■ Work item ■
Return all the entries below exactly as they were given.

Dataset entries
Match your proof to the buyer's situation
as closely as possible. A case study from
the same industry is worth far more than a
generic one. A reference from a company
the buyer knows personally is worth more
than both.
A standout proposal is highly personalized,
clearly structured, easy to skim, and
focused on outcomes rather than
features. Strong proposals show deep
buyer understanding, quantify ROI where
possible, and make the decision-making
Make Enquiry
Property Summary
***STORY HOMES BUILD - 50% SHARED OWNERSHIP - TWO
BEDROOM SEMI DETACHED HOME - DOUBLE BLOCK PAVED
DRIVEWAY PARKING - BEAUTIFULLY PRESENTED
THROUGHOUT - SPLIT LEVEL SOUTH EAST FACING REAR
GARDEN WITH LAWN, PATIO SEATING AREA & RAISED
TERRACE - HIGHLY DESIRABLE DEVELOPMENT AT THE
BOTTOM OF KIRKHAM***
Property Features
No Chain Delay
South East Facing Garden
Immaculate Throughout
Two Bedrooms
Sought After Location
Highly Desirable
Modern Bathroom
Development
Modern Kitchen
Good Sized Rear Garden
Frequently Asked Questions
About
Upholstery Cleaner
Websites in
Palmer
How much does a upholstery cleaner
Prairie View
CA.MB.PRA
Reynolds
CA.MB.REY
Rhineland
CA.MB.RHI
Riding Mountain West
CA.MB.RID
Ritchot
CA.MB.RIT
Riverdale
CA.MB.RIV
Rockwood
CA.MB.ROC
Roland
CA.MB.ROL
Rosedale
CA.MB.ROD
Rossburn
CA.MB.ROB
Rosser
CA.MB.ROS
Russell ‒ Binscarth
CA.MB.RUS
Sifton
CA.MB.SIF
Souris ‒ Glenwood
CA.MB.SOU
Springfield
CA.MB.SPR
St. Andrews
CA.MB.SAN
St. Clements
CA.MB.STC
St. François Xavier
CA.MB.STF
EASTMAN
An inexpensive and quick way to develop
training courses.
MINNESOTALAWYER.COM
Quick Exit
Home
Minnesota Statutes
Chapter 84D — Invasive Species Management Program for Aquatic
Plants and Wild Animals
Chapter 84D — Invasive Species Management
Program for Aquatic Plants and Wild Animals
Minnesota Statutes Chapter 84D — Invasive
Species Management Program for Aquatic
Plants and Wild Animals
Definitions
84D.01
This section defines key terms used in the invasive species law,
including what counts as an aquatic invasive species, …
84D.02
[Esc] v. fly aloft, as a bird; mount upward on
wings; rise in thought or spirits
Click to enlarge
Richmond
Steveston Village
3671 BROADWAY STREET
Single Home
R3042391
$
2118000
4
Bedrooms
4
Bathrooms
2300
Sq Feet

■ Solution to the exercise ■
Match your proof to the buyer's situation
as closely as possible. A case study from
the same industry is worth far more than a
generic one. A reference from a company
the buyer knows personally is worth more
than both.
A standout proposal is highly personalized,
clearly structured, easy to skim, and
focused on outcomes rather than
features. Strong proposals show deep
buyer understanding, quantify ROI where
possible, and make the decision-making
Make Enquiry
Property Summary
***STORY HOMES BUILD - 50% SHARED OWNERSHIP - TWO
BEDROOM SEMI DETACHED HOME - DOUBLE BLOCK PAVED
DRIVEWAY PARKING - BEAUTIFULLY PRESENTED
THROUGHOUT - SPLIT LEVEL SOUTH EAST FACING REAR
GARDEN WITH LAWN, PATIO SEATING AREA & RAISED
TERRACE - HIGHLY DESIRABLE DEVELOPMENT AT THE
BOTTOM OF KIRKHAM***
Property Features
No Chain Delay
South East Facing Garden
Immaculate Throughout
Two Bedrooms
Sought After Location
Highly Desirable
Modern Bathroom
Development
Modern Kitchen
Good Sized Rear Garden
Frequently Asked Questions
About
Upholstery Cleaner
Websites in
Palmer
How much does a upholstery cleaner
Prairie View
CA.MB.PRA
Reynolds
CA.MB.REY
Rhineland
CA.MB.RHI
Riding Mountain West
CA.MB.RID
Ritchot
CA.MB.RIT
Riverdale
CA.MB.RIV
Rockwood
CA.MB.ROC
Roland
CA.MB.ROL
Rosedale
CA.MB.ROD
Rossburn
CA.MB.ROB
Rosser
CA.MB.ROS
Russell ‒ Binscarth
CA.MB.RUS
Sifton
CA.MB.SIF
Souris ‒ Glenwood
CA.MB.SOU
Springfield
CA.MB.SPR
St. Andrews
CA.MB.SAN
St. Clements
CA.MB.STC
St. François Xavier
CA.MB.STF
EASTMAN
An inexpensive and quick way to develop
training courses.
MINNESOTALAWYER.COM
Quick Exit
Home
Minnesota Statutes
Chapter 84D — Invasive Species Management Program for Aquatic
Plants and Wild Animals
Chapter 84D — Invasive Species Management
Program for Aquatic Plants and Wild Animals
Minnesota Statutes Chapter 84D — Invasive
Species Management Program for Aquatic
Plants and Wild Animals
Definitions
84D.01
This section defines key terms used in the invasive species law,
including what counts as an aquatic invasive species, …
84D.02
[Esc] v. fly aloft, as a bird; mount upward on
wings; rise in thought or spirits
Click to enlarge
Richmond
Steveston Village
3671 BROADWAY STREET
Single Home
R3042391
$
2118000
4
Bedrooms
4
Bathrooms
2300
Sq Feet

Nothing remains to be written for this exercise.